**Objective A**
In the article on the judiciary finance bill below, turn the paragraph that begins "The committee gained another $23 million" into a short list that keeps its main facts.

**Extract to read**
BEGIN

Indeed, the committee took less than 10 minutes to make the last few procedural moves to send the omnibus judiciary finance bill to the House Ways and Means Committee.

Those moves were to adopt two mostly technical amendments to a delete-all amendment to HF2300, which is sponsored by Scott.

[MORE: Judiciary committee considers $1.43 billion budget bill for 2026-27 biennium]

“Obviously we don’t agree on everything, and obviously the members of this committee don’t agree on everything,” said Co-chair Rep. Tina Liebling (DFL-Rochester). “But we have been able to put together, I think, a good bill that goes forward with the resources that we were given.”

“We’ve had really good discussions here,” added Scott.

The General Fund appropriation proposed in the bill is $1.43 billion over the next two fiscal years, a $30 million increase above the February base forecast and a total that meets the fiscal target set for the committee by House leadership.

The committee gained another $23 million by canceling unused 2024-25 appropriations to the State Competency Attainment Board ($11 million), Cannabis Expungement Board ($10 million in budget savings) and Office of Appellate Counsel and Training ($2 million).

[MORE: View the fiscal spreadsheet]

The bill would also make several policy changes, including:

  • establishing private privileges for participants in restorative justice victim-offender conferences;
  • allowing courts to charge fees for private attorneys to access court documents;
  • modifying the definition of “custodian” in orders of protection;
  • modifying procedures for foreclosure sales; and
  • adopting the Uniform Special Deposits Act.

END

**Objective B**
From the records below, copy out the lines unchanged, starting with the line that contains "genus: Argyrolobium" and stopping after the line that contains "genus: Turdus".

(Data excerpts)
BEGIN

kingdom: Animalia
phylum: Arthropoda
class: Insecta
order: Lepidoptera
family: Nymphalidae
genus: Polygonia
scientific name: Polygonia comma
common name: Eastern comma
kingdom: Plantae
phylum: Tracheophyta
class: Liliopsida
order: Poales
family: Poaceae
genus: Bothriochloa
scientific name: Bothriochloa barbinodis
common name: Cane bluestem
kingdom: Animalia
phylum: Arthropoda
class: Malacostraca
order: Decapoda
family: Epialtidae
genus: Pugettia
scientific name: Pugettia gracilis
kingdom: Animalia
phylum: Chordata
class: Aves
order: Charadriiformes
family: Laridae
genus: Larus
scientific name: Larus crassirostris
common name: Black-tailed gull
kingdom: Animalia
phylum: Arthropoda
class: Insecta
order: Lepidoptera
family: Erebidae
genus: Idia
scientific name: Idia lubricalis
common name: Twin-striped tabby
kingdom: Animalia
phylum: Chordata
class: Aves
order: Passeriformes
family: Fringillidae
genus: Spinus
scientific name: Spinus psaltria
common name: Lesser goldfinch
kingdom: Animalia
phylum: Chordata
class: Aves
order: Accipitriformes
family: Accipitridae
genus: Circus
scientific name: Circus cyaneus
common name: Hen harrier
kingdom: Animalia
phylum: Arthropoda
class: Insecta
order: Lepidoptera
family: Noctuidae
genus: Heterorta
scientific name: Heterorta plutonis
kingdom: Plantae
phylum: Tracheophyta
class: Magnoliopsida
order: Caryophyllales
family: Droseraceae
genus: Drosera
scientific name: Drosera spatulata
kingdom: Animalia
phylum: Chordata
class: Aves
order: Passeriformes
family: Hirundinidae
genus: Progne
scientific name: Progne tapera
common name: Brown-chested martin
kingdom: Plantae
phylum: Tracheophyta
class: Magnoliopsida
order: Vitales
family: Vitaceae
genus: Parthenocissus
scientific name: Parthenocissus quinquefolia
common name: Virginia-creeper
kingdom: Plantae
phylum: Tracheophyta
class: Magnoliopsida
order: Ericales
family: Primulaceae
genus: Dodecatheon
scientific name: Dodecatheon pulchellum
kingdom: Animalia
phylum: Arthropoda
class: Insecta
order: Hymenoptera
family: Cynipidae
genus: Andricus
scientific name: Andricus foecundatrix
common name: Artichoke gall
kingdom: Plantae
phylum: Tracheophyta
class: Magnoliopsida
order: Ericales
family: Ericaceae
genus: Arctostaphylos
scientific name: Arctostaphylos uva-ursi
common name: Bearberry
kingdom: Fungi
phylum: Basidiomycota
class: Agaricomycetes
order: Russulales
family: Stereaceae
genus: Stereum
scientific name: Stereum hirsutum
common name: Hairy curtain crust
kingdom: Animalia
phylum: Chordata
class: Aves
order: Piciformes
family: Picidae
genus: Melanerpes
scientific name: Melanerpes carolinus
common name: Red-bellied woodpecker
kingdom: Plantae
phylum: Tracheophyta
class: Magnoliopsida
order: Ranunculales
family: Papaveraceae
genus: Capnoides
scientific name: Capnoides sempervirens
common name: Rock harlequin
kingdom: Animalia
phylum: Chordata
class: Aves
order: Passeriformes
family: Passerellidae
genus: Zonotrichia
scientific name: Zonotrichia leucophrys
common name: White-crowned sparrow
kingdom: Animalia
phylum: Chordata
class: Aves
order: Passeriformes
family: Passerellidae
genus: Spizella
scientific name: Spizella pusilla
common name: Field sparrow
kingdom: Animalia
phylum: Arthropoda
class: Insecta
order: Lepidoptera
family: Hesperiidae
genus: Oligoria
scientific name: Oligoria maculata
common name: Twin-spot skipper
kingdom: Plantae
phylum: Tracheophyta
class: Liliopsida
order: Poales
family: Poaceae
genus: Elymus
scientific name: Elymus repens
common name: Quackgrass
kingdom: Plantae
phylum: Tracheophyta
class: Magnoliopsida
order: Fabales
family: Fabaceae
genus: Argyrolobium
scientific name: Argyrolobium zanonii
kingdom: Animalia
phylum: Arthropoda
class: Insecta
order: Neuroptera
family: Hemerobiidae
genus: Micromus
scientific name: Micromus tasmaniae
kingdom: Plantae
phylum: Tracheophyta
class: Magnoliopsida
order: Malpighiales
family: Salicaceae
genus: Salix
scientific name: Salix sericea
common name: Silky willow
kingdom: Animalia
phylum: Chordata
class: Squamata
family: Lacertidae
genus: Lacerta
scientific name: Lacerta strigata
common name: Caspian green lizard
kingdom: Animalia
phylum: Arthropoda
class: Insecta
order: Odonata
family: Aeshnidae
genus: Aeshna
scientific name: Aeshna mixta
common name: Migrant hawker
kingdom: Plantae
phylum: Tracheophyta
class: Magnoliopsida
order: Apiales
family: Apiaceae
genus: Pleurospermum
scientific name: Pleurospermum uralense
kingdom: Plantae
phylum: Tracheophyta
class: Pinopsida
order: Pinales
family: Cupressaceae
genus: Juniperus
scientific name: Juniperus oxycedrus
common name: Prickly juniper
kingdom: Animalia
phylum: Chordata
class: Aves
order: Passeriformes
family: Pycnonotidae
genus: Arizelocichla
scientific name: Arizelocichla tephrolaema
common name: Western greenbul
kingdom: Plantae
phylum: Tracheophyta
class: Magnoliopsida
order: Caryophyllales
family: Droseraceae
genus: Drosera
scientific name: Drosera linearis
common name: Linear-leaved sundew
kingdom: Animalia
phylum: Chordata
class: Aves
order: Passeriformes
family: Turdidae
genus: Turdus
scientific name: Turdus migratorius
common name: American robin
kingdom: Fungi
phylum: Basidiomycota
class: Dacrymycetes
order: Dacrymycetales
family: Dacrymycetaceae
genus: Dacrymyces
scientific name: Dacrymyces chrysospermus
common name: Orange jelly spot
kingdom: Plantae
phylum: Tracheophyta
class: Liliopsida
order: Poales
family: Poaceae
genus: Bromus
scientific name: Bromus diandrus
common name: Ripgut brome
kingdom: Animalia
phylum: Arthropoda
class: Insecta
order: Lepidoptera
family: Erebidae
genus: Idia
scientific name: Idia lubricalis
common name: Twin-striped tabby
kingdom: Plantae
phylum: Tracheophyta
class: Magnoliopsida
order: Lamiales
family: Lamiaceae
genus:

END

**Full output A**
The committee gained another $23 million by canceling unused 2024-25 appropriations to:
- the State Competency Attainment Board ($11 million)
- the Cannabis Expungement Board ($10 million in budget savings)
- the Office of Appellate Counsel and Training ($2 million)

**Full output B**
genus: Argyrolobium
scientific name: Argyrolobium zanonii
kingdom: Animalia
phylum: Arthropoda
class: Insecta
order: Neuroptera
family: Hemerobiidae
genus: Micromus
scientific name: Micromus tasmaniae
kingdom: Plantae
phylum: Tracheophyta
class: Magnoliopsida
order: Malpighiales
family: Salicaceae
genus: Salix
scientific name: Salix sericea
common name: Silky willow
kingdom: Animalia
phylum: Chordata
class: Squamata
family: Lacertidae
genus: Lacerta
scientific name: Lacerta strigata
common name: Caspian green lizard
kingdom: Animalia
phylum: Arthropoda
class: Insecta
order: Odonata
family: Aeshnidae
genus: Aeshna
scientific name: Aeshna mixta
common name: Migrant hawker
kingdom: Plantae
phylum: Tracheophyta
class: Magnoliopsida
order: Apiales
family: Apiaceae
genus: Pleurospermum
scientific name: Pleurospermum uralense
kingdom: Plantae
phylum: Tracheophyta
class: Pinopsida
order: Pinales
family: Cupressaceae
genus: Juniperus
scientific name: Juniperus oxycedrus
common name: Prickly juniper
kingdom: Animalia
phylum: Chordata
class: Aves
order: Passeriformes
family: Pycnonotidae
genus: Arizelocichla
scientific name: Arizelocichla tephrolaema
common name: Western greenbul
kingdom: Plantae
phylum: Tracheophyta
class: Magnoliopsida
order: Caryophyllales
family: Droseraceae
genus: Drosera
scientific name: Drosera linearis
common name: Linear-leaved sundew
kingdom: Animalia
phylum: Chordata
class: Aves
order: Passeriformes
family: Turdidae
genus: Turdus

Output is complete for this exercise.